The prospect of both All-Ireland semi-finals being played on the same weekend (Saturday/Sunday) is also an enticing one.

On that basis the proposal has its merits but on the downside the romantic prospect of counties like Wexford, Fermanagh and Tipperary all making All-Ireland semi-finals would be diminished.

Having to play two extra games would inevitably suit the counties with bigger squads better equipped to deal with the attrition that such a schedule throw up.

The facility for a county to lose three games (one provincial, two group) and still win an All-Ireland title is a further drawback.

If the top county in one of the groups finished with six points and the other three counties all beat each other the second team to make the semi-finals would be decided on score difference.

And an Ulster county winning a preliminary round but then losing a provincial quarter-final would then have to play 11 games to win an All-Ireland title - quite a toll.

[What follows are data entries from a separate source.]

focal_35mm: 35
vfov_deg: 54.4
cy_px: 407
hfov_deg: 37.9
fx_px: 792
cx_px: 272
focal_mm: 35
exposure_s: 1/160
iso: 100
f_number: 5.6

Some advantages of the new proposals

A change, short and simple. One that can breath new energy into a tiring format with the strongest teams meeting on a much more regular basis.

The strongest teams, like Kerry and Dublin, will have a more taxing journey to an All-Ireland semi-final than they've had in recent years.

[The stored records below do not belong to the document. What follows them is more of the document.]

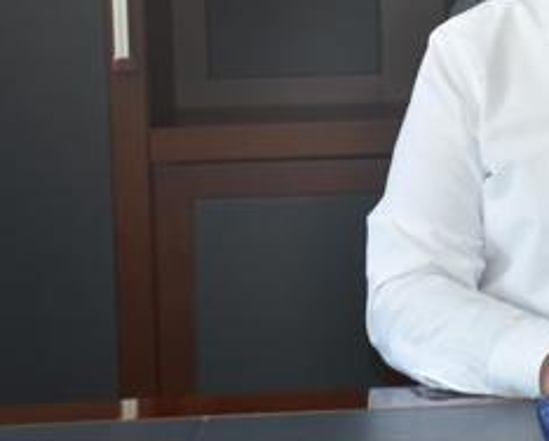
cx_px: 642
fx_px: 2279
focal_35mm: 140
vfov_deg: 11.0
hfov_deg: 13.4
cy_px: 59
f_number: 4.2
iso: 400
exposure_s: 1/80
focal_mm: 38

Goes a long way to guaranteeing that the best four teams will make semi-finals, the principle of most sporting competitions.

Eight more championship games at high level that will generate more revenue through gates and media rights.

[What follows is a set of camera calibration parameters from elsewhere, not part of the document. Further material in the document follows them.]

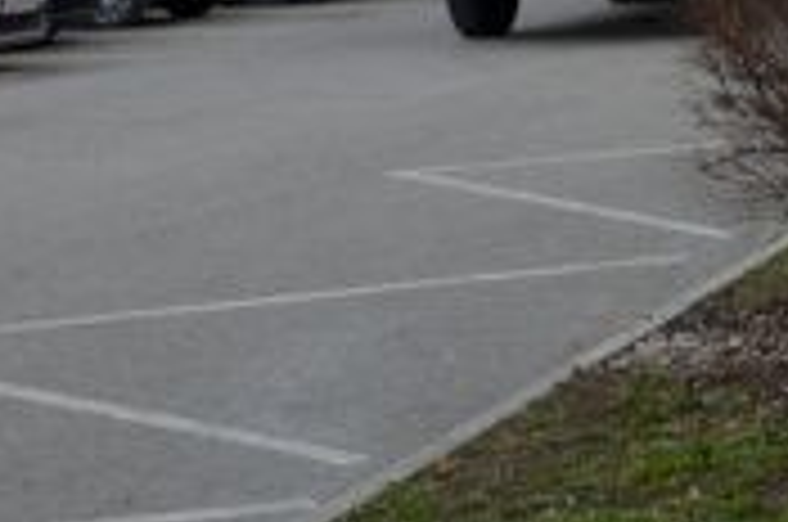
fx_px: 3168
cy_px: -162
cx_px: 1054
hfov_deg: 13.6
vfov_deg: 9.3
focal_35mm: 145
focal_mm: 26
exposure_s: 1/250
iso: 160
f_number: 8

A more compressed fixtures schedule can set aside more time for the 24 counties who don't make the 'last eight' group stages with their interest ending potentially three weeks earlier.

All-Ireland semi-finals on the same weekend would create some interest and increase attendances.

Disadvantages

A county could lose three championship matches, One in the province, two in the group stages) yet can still potentially win the All-Ireland title.

THE prospect of counties like Fermanagh, Wexford and Tipperary, who have all reached All-Ireland semi-finals in the last 13 years, would be greatly diminished.

Little or no prospect of club activity in July and August for provincial final losers who make it through the group stages to an All-Ireland semi-final.

Round-robin format has had a chequered history on the fixtures calendar in the past. Prospect of a meaningless game at such a crucial stage of the season would not sit well.

It could take 11 games to win an All-Ireland title for an Ulster team that wins a preliminary round in the province but then loses a quarter-final and has to play its way through four qualifier rounds to get to the group stages.

While change is admirable, why start at the top? Changes at the bottom are essential to football's development as the rich are getting richer while the poor get poorer. Big, powerful squads will continue to thrive in this system whereas smaller pools of players in weaker counties hang by a thread.